Dal commento epistolare del critico francese Andrè Verdet a seguito di una visita alla personale dell’artista tenutasi a Milano, Galleria Pace, nei mesi di aprile-luglio 1978; pubblicato successivamente nell’introduzione ai “Dieci quaderni di pittura di A. Pogliani”, 1998-2001.

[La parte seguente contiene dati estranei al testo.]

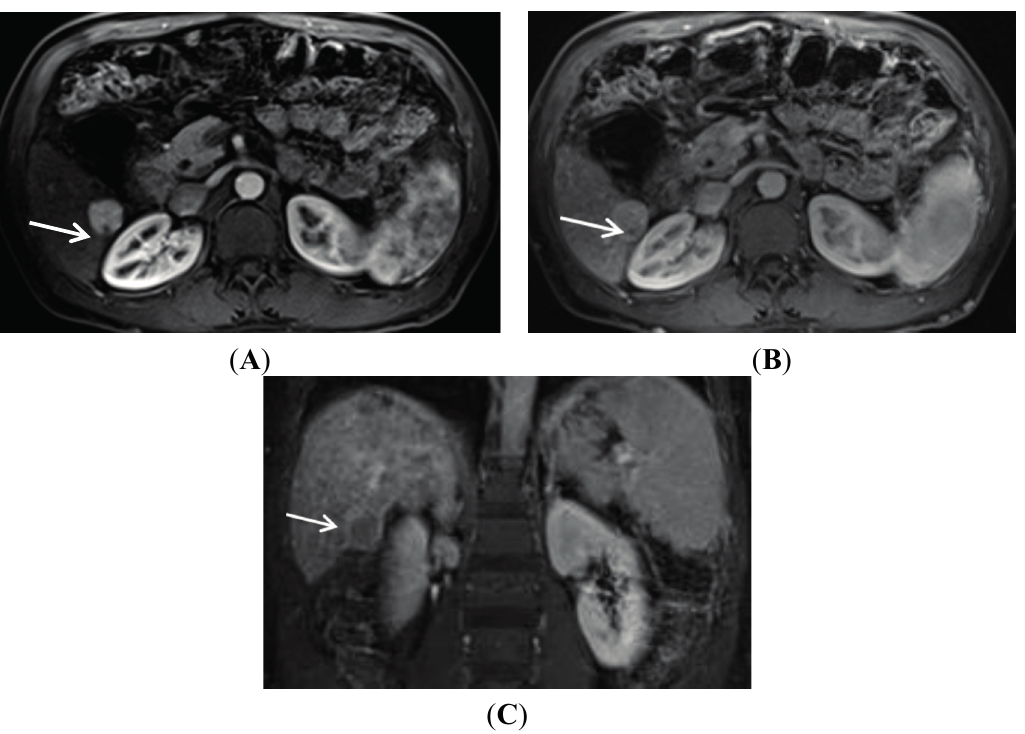
Figure 1. Typical contrast enhancement for MRI diagnosis of HCC. ( A ) On a late arterial phase image, a 2.3 cm HCC (arrow) demonstrates unequivocal arterial enhancement relative to the surrounding liver; ( B ) On the portal venous phase of the same exam, the hepatocellular carcinoma (arrow) has decreased in enhancement relative to the earlier arterial phase while the hepatic parenchyma has increased in signal intensity; ( C ) A coronal image obtained in the equilibrium phase demonstrates the hepatocellular carcinoma (arrow) as being of lower signal intensity than the adjacent cirrhotic parenchyma (“washout”). Additionally present is the delayed capsule or so-called pseudo-capsule, which helps further solidify the imaging diagnosis of hepatocellular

Aldo Pogliani, o il dono del cambiamento pittorico, della metamorfosi plastica. Avevo visto in Italia, credo a Milano, ma non ricordo più in quale galleria, delle opere di Aldo Pogliani. Avevo notato in questo pittore una netta tendenza in ciò che storicamente è convenuto chiamare astrazione lirica gestuale. Si può notare che i quadri di Aldo Pogliani sono stati ispirati dall’opera di Hans Hartung, il caposcuola incontestato del “gesto”, il pittore geniale, dal 1923, della “macchia”. In seguito la pittura di Aldo Pogliani è divenuta più personale, più morbida, leggera, aerea, in una parola più segnaletica nella sua scrittura astratta. Le ricerche attuali dell’artista raggiungono contemporaneamente quelle che hanno assillato l’immaginazione creatrice sia del meraviglioso poeta che è Marc Tobey, sia del non meno splendido visionario che è Henri Michaux. Penso che, malgrado le “impregnazioni” pittoriche esteriori, troviamo nell’opera attuale di Pogliani la risultante plastica di una riflessione, di una meditazione più coerente che in passato. Ben realizzati tecnicamente, congegnati con brio e minuzia nel particolare, con sicurezza nella messa in opera
dell’insieme, i suoi quadri, malgrado il brulichio molecolare di segni erranti, gravitanti nell’infinito, malgrado il groviglio sia di forme che di linee, i suoi quadri hanno un movimento “orchestrale” di insieme. Se questo brulichio di forme microscopiche (o telescopiche!) ci riporta alla biologia – terrestre o siderale che sia, l’infinitamente piccolo lo si comprende solo raggiungendo l’infinitamente grande nella sua struttura fisica fondamentale – le nervature grafiche che ne sono l’immagine lirica riecheggiano tuttavia nel dominio del campo pittorico e ci suggeriscono più che parlarci. Spesso i segni invadono con il loro movimento vermicolare microbi o batteri – tutto lo spazio del quadro. Talvolta i segni si localizzano in un punto geometrico di linee che dividono lo spazio in tanti piccoli quadrati: questo modo di distribuire le linee mi sembra infelice, troppo sistematico poiché restringe, riduce il rigoglio vivace della visione, interrompe il progredire dei segni, la loro proliferazione spaziale.